Contributing Factors

Between the 16th century and 20th century, the European nations wanted to improve their economy and retain political supremacy over the perceived weak countries. Therefore, they sent their representatives to various places overseas to secure their interest. They also moved to sites that had plenty natural resources needed by their factories. After the raw materials were processed Britain, Germany, France, and Belgium, among others had to secure markets for their goods. All the above interests forced the need of having colonies overseas.

The Origin of Colonialism

Colonialism was a borrowed term to differentiate it from other types of expansionism. The word “colony” is borrowed from the Latin word colonia which means “a place for agriculture.” From the eleventh to eighteen centuries, the Vietnamese people founded colonies outside their place which they later absorbed through a process called namtien.

The ancient type of colonialism gave birth to the modern colonialism which came into effect during the “Age of Discovery” where the Spain and Portugal discovered the South and Central Americas during their sea traveling. They established trading centers and amassed the surrounding areas as a way of expanding their control. This establishment of colonies away from their home continent differentiated other forms of expansionism from colonialism. Subsequently, during the 17th century other nations were motivated to move overseas to establish their rule. France created the French colonial empire, Britain formed British empire, and Germany established Dutch empire.

Types of Colonialism

Colonizers had the main reason that led them established colonies overseas. Those goals were used to differentiate the types of colonialism: settler colonialism, exploitation colonialism, and surrogate colonialism.

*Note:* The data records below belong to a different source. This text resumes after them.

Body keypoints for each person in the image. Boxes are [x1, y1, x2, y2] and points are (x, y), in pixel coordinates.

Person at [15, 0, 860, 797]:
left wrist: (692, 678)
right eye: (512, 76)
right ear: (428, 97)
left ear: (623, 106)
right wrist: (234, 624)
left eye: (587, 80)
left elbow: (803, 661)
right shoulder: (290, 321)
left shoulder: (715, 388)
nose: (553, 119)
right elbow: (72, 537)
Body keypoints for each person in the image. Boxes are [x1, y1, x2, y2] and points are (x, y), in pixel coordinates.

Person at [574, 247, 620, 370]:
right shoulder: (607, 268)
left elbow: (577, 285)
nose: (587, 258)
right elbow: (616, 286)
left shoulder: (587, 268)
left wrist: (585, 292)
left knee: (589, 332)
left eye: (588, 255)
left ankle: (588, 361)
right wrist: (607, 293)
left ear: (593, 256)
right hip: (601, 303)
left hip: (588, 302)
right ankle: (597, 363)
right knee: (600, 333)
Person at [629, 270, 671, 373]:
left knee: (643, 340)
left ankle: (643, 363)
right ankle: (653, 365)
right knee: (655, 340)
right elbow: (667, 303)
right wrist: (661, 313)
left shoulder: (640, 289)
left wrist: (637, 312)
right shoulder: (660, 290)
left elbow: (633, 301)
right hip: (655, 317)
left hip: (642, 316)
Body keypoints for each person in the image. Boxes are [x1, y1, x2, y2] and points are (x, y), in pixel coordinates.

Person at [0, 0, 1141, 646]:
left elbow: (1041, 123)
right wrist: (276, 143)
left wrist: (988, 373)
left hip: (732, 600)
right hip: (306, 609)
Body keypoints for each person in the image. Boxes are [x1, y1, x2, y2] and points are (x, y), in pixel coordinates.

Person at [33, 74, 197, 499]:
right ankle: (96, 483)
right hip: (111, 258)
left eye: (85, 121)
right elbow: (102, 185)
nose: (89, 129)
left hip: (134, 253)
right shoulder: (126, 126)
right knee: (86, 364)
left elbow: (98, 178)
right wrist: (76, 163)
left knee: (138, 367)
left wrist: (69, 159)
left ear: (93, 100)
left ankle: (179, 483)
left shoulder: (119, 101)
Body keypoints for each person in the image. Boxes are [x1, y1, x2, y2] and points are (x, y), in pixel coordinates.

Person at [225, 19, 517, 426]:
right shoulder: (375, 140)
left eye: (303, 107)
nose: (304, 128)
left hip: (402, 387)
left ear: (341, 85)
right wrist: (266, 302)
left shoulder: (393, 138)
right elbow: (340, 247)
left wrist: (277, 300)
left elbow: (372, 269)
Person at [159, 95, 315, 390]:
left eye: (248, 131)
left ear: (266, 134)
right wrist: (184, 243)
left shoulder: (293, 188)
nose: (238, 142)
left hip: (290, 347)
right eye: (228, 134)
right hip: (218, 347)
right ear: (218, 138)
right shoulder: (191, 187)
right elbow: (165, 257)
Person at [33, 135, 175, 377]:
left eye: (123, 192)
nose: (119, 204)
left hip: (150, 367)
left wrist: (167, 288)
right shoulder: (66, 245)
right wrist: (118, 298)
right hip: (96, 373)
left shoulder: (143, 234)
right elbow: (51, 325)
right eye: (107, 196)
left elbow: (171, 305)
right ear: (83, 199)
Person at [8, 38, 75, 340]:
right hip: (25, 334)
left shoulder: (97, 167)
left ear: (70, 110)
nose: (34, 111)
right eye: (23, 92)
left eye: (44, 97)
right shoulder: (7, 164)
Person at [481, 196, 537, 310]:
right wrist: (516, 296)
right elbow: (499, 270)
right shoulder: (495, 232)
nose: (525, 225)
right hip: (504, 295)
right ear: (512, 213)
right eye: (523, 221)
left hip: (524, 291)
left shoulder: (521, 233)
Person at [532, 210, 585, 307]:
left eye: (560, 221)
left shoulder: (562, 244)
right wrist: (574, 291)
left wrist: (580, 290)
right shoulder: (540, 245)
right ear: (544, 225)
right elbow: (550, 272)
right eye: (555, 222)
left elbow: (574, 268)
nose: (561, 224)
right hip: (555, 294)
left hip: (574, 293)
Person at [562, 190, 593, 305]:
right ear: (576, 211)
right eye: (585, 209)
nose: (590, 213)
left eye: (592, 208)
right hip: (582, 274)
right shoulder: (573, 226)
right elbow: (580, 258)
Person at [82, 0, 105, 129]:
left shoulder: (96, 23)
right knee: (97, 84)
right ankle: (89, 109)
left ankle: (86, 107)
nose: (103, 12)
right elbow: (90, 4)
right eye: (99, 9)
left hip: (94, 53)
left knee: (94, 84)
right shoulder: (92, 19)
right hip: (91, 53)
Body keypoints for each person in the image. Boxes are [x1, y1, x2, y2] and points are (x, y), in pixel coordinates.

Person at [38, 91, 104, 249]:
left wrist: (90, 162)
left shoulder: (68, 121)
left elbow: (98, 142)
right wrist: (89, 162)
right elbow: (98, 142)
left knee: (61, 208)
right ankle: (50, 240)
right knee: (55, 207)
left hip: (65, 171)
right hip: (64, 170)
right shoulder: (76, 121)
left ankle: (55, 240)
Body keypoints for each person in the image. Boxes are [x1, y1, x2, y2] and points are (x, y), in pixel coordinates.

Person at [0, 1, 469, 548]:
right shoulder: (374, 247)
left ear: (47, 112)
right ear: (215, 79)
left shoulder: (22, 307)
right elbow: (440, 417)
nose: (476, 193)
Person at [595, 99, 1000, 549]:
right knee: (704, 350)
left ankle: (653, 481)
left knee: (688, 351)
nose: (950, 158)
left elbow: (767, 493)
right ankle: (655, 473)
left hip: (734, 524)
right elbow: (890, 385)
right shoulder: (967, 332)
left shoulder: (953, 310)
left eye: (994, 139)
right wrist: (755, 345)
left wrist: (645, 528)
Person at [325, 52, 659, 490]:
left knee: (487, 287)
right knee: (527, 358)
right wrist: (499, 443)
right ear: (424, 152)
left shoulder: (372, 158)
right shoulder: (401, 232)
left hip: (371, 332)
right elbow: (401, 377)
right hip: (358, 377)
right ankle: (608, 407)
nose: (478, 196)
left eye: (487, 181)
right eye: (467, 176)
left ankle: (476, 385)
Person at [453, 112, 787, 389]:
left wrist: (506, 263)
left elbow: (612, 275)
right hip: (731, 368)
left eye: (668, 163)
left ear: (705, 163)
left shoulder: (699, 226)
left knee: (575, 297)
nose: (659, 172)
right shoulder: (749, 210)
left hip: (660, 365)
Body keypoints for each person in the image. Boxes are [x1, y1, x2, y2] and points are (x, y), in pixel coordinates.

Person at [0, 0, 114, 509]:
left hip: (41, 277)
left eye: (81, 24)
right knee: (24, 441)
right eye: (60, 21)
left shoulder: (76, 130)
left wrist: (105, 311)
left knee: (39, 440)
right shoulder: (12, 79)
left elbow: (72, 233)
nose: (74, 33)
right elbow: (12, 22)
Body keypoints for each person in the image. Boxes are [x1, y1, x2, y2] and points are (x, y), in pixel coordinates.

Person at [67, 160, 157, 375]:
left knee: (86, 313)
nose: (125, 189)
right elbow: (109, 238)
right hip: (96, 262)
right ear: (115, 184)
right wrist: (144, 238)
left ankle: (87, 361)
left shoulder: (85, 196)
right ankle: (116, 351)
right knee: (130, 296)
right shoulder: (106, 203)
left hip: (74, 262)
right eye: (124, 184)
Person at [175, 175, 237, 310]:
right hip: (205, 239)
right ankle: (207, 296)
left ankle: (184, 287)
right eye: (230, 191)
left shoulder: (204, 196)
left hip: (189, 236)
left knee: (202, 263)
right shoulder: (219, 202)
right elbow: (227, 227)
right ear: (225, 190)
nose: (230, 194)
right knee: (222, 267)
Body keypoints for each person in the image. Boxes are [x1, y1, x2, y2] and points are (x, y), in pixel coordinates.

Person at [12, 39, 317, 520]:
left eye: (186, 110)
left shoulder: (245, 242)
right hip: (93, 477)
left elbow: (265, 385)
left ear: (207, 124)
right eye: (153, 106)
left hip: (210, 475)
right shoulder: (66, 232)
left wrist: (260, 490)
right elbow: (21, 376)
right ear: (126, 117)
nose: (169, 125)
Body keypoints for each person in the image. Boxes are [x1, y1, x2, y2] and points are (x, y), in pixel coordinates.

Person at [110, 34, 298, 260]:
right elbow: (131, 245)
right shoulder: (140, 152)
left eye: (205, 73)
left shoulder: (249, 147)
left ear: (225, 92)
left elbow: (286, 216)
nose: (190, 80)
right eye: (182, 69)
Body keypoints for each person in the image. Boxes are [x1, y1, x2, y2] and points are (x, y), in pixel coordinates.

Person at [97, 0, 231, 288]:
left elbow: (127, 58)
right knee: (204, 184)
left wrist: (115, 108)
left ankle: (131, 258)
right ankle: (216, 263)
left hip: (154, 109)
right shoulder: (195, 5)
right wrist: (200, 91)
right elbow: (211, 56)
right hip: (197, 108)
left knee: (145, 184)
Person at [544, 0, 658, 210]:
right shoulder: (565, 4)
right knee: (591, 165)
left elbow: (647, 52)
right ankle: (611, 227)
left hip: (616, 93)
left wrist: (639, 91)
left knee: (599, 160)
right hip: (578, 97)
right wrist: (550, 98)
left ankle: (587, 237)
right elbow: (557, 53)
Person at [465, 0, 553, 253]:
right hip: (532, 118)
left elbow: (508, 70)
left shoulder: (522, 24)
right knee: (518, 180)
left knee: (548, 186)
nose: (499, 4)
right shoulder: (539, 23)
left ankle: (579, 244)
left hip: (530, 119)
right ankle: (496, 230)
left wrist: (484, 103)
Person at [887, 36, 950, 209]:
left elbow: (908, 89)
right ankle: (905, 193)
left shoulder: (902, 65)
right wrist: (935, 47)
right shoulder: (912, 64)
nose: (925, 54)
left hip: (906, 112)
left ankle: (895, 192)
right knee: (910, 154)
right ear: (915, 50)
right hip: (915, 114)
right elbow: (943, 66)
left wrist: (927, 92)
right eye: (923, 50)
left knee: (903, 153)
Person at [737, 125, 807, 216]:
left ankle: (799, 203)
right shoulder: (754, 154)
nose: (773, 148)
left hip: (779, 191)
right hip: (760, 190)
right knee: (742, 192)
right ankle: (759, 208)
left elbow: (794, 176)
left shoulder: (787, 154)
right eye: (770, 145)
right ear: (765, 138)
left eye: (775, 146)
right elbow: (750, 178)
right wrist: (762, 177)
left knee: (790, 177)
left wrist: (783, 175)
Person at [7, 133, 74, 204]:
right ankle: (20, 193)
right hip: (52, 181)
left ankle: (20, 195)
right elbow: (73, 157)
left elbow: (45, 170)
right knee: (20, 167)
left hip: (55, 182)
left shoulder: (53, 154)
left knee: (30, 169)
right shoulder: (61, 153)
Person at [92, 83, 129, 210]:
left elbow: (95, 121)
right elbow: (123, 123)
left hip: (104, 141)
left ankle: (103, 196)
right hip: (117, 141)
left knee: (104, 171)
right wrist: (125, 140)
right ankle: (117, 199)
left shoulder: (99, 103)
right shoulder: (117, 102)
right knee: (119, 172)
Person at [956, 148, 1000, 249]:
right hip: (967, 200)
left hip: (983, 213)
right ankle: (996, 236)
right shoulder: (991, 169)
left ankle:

Settler colonialism is when settlers migrate in large numbers to colonies for a political, economic, or religious purpose. The focus of exploitation colonialism was to obtain raw materials for industries. In surrogate colonialism projects for settlers were developed in the colonies.

Effects of Colonialism

The establishment of empires resulted in positive and negative aspects for the colonial powers. Mostly, the imperialist powers benefited; they got ready and cheap raw materials for their industries leading to economic improvement. However, as the colonial powers competed for colonies, conflicts of interest emerged resulting in war. Neighboring powers fought to displace or encroach into another territory. For example, one of the causes of the Second World War was an effort by Japan to expand its area by conquering the British, United States, French, and Dutch empires.

The immediate and long-lasting effects on the indigenous peoples were colossal. Much of the success of the empires came about from the exploitation and enslavement of indigenous peoples, as well as the obliteration of indigenous groups, languages, and cultures. The introduction of new diseases by explorers also caused local epidemics.

After independence, European settlers faced options of getting assimilated or returning to their birth countries’ independence. Many chose the latter and led to establishment of bodies that helped in cooperation between the former colonies and their colonizers, for example, Commonwealth of Nations by Britain.